- **Directions for this task**:
Copy out the entries word for word, leaving images aside.

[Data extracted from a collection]
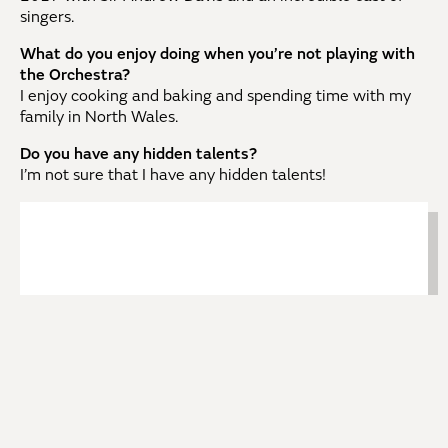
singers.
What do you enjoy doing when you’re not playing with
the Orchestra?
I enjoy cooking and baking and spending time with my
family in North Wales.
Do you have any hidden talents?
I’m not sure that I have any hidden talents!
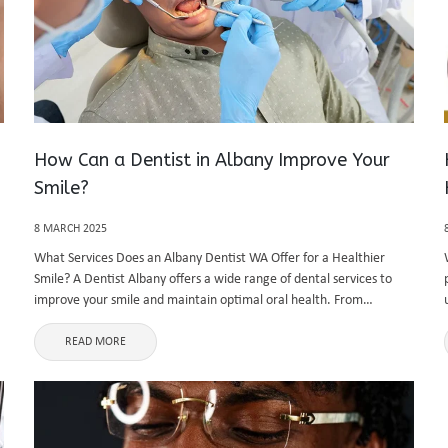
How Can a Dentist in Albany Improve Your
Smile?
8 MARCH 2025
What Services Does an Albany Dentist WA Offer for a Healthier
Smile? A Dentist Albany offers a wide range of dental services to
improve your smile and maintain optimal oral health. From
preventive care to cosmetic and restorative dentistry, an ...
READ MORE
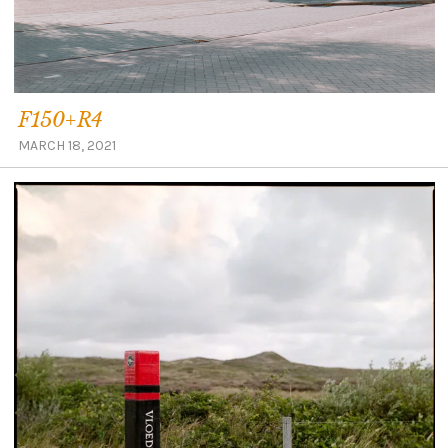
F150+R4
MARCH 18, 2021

- **Result of the task**:
singers.
What do you enjoy doing when you’re not playing with
the Orchestra?
I enjoy cooking and baking and spending time with my
family in North Wales.
Do you have any hidden talents?
I’m not sure that I have any hidden talents!
How Can a Dentist in Albany Improve Your
Smile?
8 MARCH 2025
What Services Does an Albany Dentist WA Offer for a Healthier
Smile? A Dentist Albany offers a wide range of dental services to
improve your smile and maintain optimal oral health. From
preventive care to cosmetic and restorative dentistry, an ...
READ MORE
F150+R4
MARCH 18, 2021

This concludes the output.